En España, el matrimonio eclesiástico se superpone, se confunde con el matrimonio auténticamente legal, el civil; ya que la Iglesia se encarga de hacer los trámites en el juzgado. En Francia, los novios tienen que presentarse en el organismo para casarse. El día de la ceremonia religiosa, llegan a la iglesia ya casados. En Francia no hay fiestas religiosas, salvo la Navidad y poco más, comparado con el caso de España, lleno de Vírgenes de todos los nombres y sartas de innúmeros santos como herencia clara del paganismo (la Iglesia Católica, afirmaba Pessoa, no es que descienda del Imperio Romano, ¡es el mismo Imperio Romano!). Existe una teoría por la cual la Iglesia se empeñó en que la madre de Jesucristo fuese virgen por siempre en razón de tratarla como una vestal pagana: la escueta y estricta verdad en el evangelio de Mateo, capítulo 1, versículo 25.  Francia, con un Viernes Santo laborable, sin procesiones. España, con ese pitorreo de, salvo este año pandémico, la Semana Santa. Además, y lo dice un Galdós claramente anticlerical mas, tal vez, un cristiano heterodoxo: “En los altares se acumulan imágenes del más deplorable gusto artístico, y la multitud de coronas, ramos, estrellas, lunas y demás adornos de metal o papel dorado forman un aspecto de quincallería que ofende el sentimiento religioso y hace desmayar nuestro espíritu.” 

En la penúltima entrega nos habíamos quedado en que en Encinares del Guadiana la misa vespertina del sábado es el asunto capital que congrega, prácticamente sin excepción, a todos sus moradores, convirtiéndose en el acto social por antonomasia. Propósito que les lleva a escoger sus mejores galas y, tras pronunciar el sacerdote el “Ite missa est”, en la iglesita consagrada a un célebre mártir, dirigirse fraternos a juntarse al bar. Esa simplicidad que conlleva la creencia religiosa es tranquilizadora. La comunicación entre feligreses resulta altamente provechosa.
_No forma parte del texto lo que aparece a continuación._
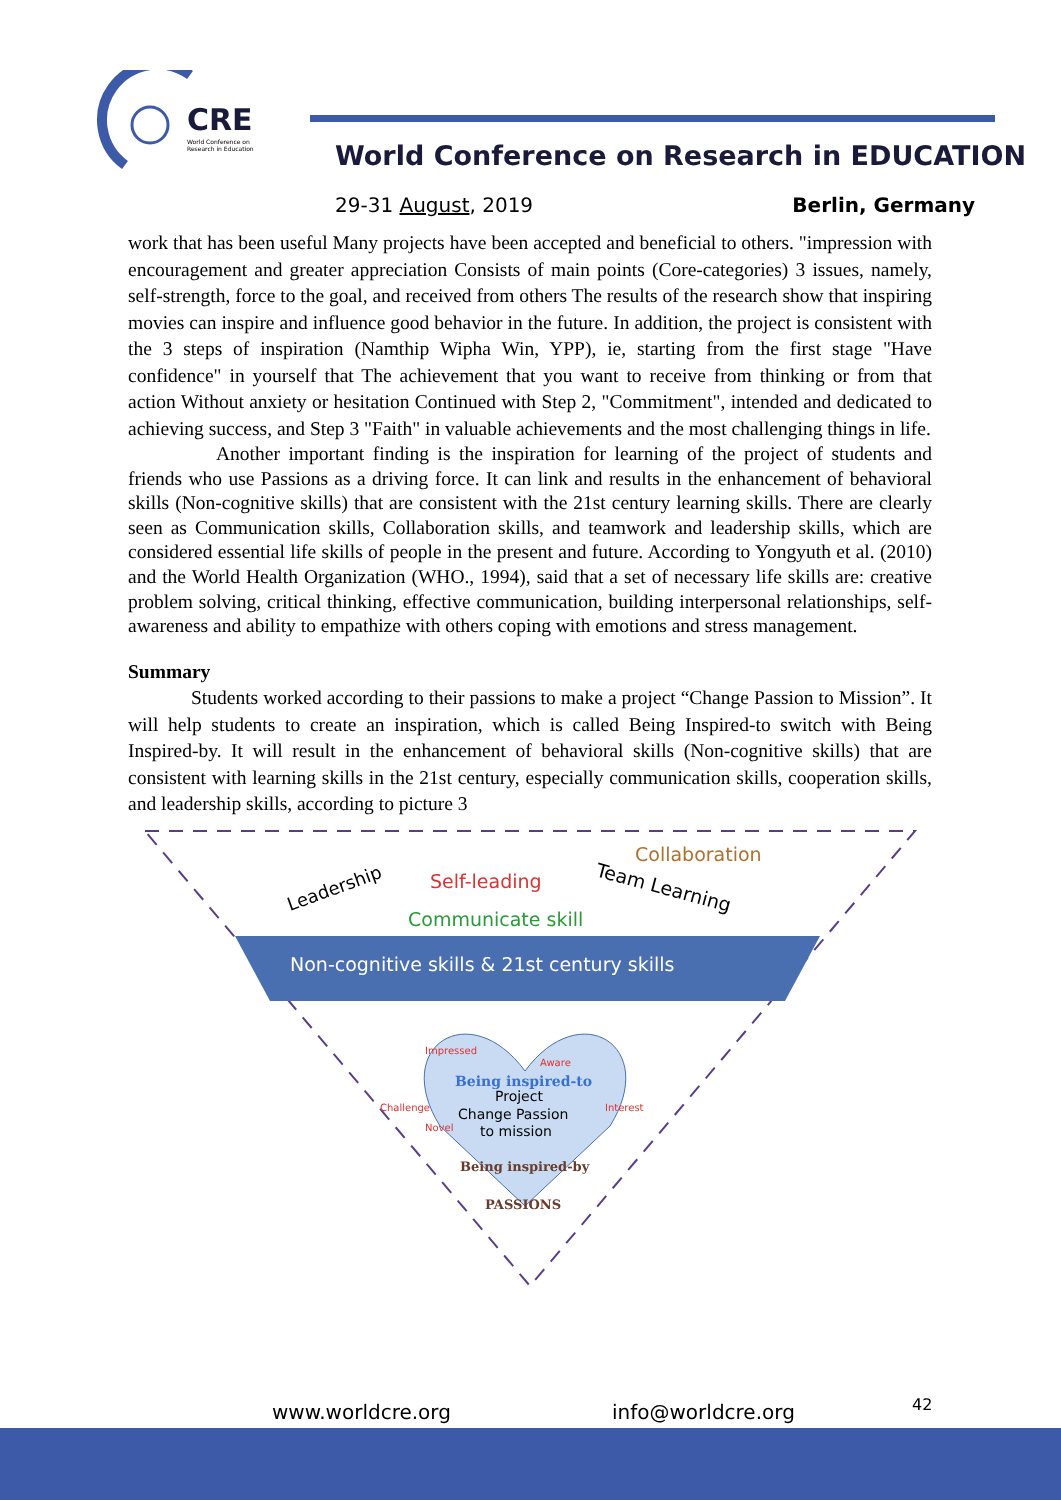CRE
World Conference on
Research in Education
World Conference on Research in EDUCATION
29-31 August, 2019 Berlin, Germany
work that has been useful Many projects have been accepted and beneficial to others. "impression with encouragement and greater appreciation Consists of main points (Core-categories) 3 issues, namely, self-strength, force to the goal, and received from others The results of the research show that inspiring movies can inspire and influence good behavior in the future. In addition, the project is consistent with the 3 steps of inspiration (Namthip Wipha Win, YPP), ie, starting from the first stage "Have confidence" in yourself that The achievement that you want to receive from thinking or from that action Without anxiety or hesitation Continued with Step 2, "Commitment", intended and dedicated to achieving success, and Step 3 "Faith" in valuable achievements and the most challenging things in life.
Another important finding is the inspiration for learning of the project of students and friends who use Passions as a driving force. It can link and results in the enhancement of behavioral skills (Non-cognitive skills) that are consistent with the 21st century learning skills. There are clearly seen as Communication skills, Collaboration skills, and teamwork and leadership skills, which are considered essential life skills of people in the present and future. According to Yongyuth et al. (2010) and the World Health Organization (WHO., 1994), said that a set of necessary life skills are: creative problem solving, critical thinking, effective communication, building interpersonal relationships, self-awareness and ability to empathize with others coping with emotions and stress management.
Summary
Students worked according to their passions to make a project “Change Passion to Mission”. It will help students to create an inspiration, which is called Being Inspired-to switch with Being Inspired-by. It will result in the enhancement of behavioral skills (Non-cognitive skills) that are consistent with learning skills in the 21st century, especially communication skills, cooperation skills, and leadership skills, according to picture 3
Leadership
Self-leading
Team Learning
Collaboration
Communicate skill
Non-cognitive skills & 21st century skills
Impressed
Aware
Challenge
Novel
Interest
Being inspired-to
Project
Change Passion
to mission
Being inspired-by
PASSIONS
www.worldcre.org info@worldcre.org 42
La crítica a la Iglesia, claro, es posible y, si lo queremos, muy fecunda. Mi buen amigo el poeta portugués Casimiro de Brito, prolífico escritor y sabio bebedor de vino viejo, escribe lo siguiente en su diario ‘Na barca do coração’ (‘En la nave del corazón’), escrito durante todos los días del año 2000. Traduzco: “Un Papa angustiado y moribundo [Juan Pablo II] pide perdón a Dios por los crímenes que su Iglesia cometió a lo largo de su existencia. No sé en qué punto convergen el coraje y la hipocresía, en el teatro de este gesto (lo hizo en el Muro de las Lamentaciones), que tiene mucho de milenarista y permite a la Iglesia unos siglos más de podredumbre. Lo que sí sé es que escenas de estas, en la fugaz sociedad de imágenes en que vivimos, funcionan (por unos días, imágenes televisivas) y sólo por unos días porque, a continuación, la Iglesia va a insistir, sin el mínimo pudor ni complacencia, en los crímenes de su cotidianidad, que son la falta de sensibilidad para la existencia real del hombres en sus diferencias y contaminaciones.”